REQUESTS:
1 > In the passage on X(3872) production in heavy-ion collisions, how many charm-anticharm pairs per unit rapidity can Pb-Pb collisions at LHC energy produce?
2 > Write a continuation of the passage on X(3872) production in heavy-ion collisions, picking up after its final sentence.

The consideration of the production of the \(X(3872)\) in HICs is due to a quite large number of heavy quarks, as much as 20 \(c\bar{c}\) pairs per unit rapidity in Pb-Pb collisions at the LHC energy [73], [181]. The charm quarks are free to move through a large volume and can coalescence to form bound states at the end of the QGP phase or the mixture of them. A thermally averaged cross section was proposed in Refs. [181], [182], with the dissociation and production processes estimated via \(X+\pi\to \bar{D}+D\), \(X+\pi\to \bar{D}^*+D^*\) and \(D+\bar{D}\to X+\pi\) and \(\bar{D}^*+D^*\to \pi+X\), respectively. . As those works are based on the coalescence model, their conclusions are similar, i.e. the cross sections in the molecular picture are larger than that in the compact tetraquark picture [181], [182], due to the geometrical arguments [181]. The detailed numbers are scheme dependent. However, the geometrical estimate of cross sections cannot be used in high energy collisions, since the particles that scatter with the \(X(3872)\) can have enough momentum to probe into the \(X(3872)\) and thus the size of the \(X(3872)\) is not important any more [131]. The same method was also applied to the double charm tetraquark \(T_{cc}^+\) in both LHC and RHIC energy region within both molecular and compact tetraquark pictures [183].

In Ref. [184], a transport calculation of the \(X(3872)\) trough the fireball formed in Pb-Pb collisions at \(\sqrt{s_{NN}}=5~\mathrm{TeV}\) was performed. The formation and dissociation of the \(X(3872)\) depend on two transport parameters, i.e. its inelastic reaction rate and the thermal equilibrium limit in the evolving hot QCD medium. The latter was controlled by the charm production cross section in primordial nucleon-nucleon collisions. They found that the yield of the loosely bound molecule, assumed to be formed later in the fireball evolution than the tetraquark, was a factor of two smaller than that of the compact tetraquark. The same bulk-medium evolution used for charmonium and bottomonium transport was implemented, which is approximated by a cylindrically expanding fireball volume with a transverse flow profile of the blast-wave type, with evolution parameters that reproduce the fits to empirical light-hadron spectra (pions, kaons, protons) at thermal freeze-out temperatures. This result on the relative yields for the hadronic molecule and compact tetraquark pictures in Ref. [184] is qualitatively different from most coalescence model calculations [73], [173]–[175]; In Ref. [184], the initial hadronic abundance of the molecular configuration is assumed to be zero, which is different from the instantaneous coalescence models in Refs. [73], [175] where the assumption of a wave function provides a large phase space and results in remarkable exceeding in the equilibrium limit. The difference of these results may be regarded as a showcase of the model dependence of estimating the production of exotic hadrons in HICs due to the complication of the QCD medium.

SUPPLIED ENTRIES:
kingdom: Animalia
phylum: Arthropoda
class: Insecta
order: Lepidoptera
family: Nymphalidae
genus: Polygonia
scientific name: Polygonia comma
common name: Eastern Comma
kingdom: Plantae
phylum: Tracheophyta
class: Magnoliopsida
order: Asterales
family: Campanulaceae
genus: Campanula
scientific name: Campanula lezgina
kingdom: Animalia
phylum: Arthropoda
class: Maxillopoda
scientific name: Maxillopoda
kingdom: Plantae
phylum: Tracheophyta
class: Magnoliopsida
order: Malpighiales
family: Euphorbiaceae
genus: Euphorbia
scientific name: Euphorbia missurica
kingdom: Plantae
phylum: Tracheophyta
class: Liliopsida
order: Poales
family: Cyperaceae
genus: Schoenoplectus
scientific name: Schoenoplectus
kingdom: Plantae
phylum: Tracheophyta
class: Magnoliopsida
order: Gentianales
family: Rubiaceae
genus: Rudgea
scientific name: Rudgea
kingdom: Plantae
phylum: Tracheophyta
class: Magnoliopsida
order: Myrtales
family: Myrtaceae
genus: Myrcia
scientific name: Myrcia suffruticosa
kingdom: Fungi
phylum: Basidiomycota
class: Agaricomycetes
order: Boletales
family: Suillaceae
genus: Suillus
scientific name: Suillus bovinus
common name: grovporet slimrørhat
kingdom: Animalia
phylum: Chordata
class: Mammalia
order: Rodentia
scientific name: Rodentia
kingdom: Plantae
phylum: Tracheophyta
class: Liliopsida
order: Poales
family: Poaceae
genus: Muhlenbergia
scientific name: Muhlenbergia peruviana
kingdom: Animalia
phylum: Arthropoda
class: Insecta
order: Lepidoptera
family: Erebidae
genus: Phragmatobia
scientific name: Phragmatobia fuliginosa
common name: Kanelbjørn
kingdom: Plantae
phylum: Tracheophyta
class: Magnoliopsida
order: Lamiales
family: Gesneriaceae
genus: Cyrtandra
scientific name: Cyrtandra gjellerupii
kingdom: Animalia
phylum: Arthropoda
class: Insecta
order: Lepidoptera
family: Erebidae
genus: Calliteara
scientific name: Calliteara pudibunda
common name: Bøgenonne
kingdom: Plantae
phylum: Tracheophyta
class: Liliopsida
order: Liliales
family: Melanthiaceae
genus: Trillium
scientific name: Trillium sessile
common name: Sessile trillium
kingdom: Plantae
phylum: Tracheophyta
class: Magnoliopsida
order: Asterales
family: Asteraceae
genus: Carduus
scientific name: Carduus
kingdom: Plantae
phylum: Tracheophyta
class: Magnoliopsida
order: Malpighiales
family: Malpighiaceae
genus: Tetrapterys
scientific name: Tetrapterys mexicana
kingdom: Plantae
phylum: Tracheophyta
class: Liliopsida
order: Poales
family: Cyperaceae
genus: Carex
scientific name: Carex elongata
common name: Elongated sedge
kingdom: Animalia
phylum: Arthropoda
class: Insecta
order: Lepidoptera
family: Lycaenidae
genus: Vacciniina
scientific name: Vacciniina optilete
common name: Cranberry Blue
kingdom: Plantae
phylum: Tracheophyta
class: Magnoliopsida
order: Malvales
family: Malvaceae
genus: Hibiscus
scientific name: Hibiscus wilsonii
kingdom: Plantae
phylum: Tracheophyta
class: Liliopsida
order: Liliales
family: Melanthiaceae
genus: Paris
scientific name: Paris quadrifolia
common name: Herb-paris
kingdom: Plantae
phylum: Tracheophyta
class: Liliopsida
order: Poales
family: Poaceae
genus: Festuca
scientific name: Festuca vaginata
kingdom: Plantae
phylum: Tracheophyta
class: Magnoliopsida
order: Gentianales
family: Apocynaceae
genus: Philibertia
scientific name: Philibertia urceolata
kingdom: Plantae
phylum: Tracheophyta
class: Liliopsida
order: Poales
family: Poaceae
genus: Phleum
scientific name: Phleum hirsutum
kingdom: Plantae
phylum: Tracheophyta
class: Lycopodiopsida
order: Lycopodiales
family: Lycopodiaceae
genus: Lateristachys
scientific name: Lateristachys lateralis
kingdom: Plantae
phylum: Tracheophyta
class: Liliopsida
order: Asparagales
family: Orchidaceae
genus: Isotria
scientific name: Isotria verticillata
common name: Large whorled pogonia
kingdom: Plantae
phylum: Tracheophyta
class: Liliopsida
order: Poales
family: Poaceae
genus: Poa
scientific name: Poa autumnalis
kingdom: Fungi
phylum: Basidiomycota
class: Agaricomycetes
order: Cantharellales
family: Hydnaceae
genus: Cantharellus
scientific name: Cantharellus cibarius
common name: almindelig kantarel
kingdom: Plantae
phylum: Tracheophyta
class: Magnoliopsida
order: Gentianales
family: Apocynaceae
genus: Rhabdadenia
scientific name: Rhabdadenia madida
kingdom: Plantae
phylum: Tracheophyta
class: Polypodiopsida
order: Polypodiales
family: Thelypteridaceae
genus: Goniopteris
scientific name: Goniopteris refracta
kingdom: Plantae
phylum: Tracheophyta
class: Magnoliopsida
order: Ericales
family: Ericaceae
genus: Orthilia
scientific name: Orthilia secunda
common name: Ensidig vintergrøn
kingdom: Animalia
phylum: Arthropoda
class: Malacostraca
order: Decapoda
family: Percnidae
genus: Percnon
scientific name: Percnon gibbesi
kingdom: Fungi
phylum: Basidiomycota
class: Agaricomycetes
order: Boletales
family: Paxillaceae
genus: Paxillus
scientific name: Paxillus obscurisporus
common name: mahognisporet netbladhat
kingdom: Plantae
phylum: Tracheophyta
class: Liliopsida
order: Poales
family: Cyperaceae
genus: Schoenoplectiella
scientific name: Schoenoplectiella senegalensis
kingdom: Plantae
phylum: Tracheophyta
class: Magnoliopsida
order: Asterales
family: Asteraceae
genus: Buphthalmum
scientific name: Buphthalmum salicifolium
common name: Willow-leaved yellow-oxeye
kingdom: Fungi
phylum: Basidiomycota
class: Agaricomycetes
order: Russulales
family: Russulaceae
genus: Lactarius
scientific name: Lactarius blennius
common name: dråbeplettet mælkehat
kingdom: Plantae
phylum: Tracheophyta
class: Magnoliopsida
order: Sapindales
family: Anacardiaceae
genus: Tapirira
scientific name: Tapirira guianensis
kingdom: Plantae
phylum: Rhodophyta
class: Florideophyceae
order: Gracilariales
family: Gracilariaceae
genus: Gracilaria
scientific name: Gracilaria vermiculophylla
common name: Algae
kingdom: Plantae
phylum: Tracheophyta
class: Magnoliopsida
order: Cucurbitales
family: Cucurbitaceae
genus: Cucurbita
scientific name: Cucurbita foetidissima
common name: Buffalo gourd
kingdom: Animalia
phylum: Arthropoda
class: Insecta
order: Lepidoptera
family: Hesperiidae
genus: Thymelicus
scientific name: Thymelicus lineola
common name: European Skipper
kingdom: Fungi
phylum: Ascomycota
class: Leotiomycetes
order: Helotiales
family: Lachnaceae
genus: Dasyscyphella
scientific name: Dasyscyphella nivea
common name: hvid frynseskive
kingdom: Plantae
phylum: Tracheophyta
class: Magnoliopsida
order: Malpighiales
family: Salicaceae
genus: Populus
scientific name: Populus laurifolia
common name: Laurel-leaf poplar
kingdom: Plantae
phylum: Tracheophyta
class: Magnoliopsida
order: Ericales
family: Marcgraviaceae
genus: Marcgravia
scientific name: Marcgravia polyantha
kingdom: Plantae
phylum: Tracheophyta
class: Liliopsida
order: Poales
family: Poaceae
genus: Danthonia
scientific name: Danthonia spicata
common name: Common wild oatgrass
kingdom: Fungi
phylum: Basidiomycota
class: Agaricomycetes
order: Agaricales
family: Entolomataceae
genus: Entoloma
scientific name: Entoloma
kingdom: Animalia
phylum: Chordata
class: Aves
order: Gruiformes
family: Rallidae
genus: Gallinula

OUTPUTS:
1 > As many as 20.

2 >
In Ref. [185], the authors studied the property of the \(X(3872)\) in a hot pion bath based on its molecular picture. They find that its width becomes a few tens of MeV at temperature of \(100-150~\mathrm{MeV}\) and its normal mass moves above the \(DD^*\) threshold. Their calculation is based on the SU(4) effective Lagrangians and the imaginary time formalism in a self-consistent approach. The peak associated to the \(X(3872)\) becomes significantly wider with increasing temperature. This is because the appearance of a finite imaginary part of the amplitude at the pole position when temperature effects are included. Their result indicates that at typical kinetic freeze out temperatures for RHIC and LHC, the \(X(3872)\) cannot be considered as a loosely bound bound state. On the contrary, a compact tetraquark-type state, which should couple weakly to \(D\bar D^*\) since otherwise a large molecular component is unavoidable, would barely change its behaviour under the same circumstances.

Recently, a more rigorous treatment of the thermal corrections from the hot pion gas to the propagator of a loosely bound charm-meson molecule was presented using a zero-range effective field theory (ZREFT) [186]. One might simply expect that the ZREFT could not be applied to a high temperature, which is characterized by the kinetic freeze-out temperature and is orders of magnitude larger than the binding energy of a loosely bound state. Fortunately, Ref. [186] illustrates that ZREFT can be applied to such a system by first integrating out thermal pions, leaving the parameters of ZREFT temperature dependent. The only correction to the binding energy comes from a small temperature-dependent correction to the complex binding momentum. It is noticed that the thermal corrections to the binding energy of the molecule only appear at the next-to-leading order, and the results are shown by Fig. 15. These results indicate that the loosely bound molecules, such as the \(X(3872)\) and the \(T_{cc}^+\), can still survive in the thermal environment of a hadron gas at sufficient low temperatures. This conclusion is consistent with the large rate of the \(X(3872)\) production in Pb-Pb collisions by the CMS Collaboration.

Very recently, in Ref. [187], the authors proposed that the production rate of a loosely bound hadronic molecule, such as the \(X(3872)\), in HICs can be expressed in terms of a short-distance contact density at the kinetic freeze-out of the hadron gas, and it approaches a nonvanishing limit as the binding energy decreases to 0.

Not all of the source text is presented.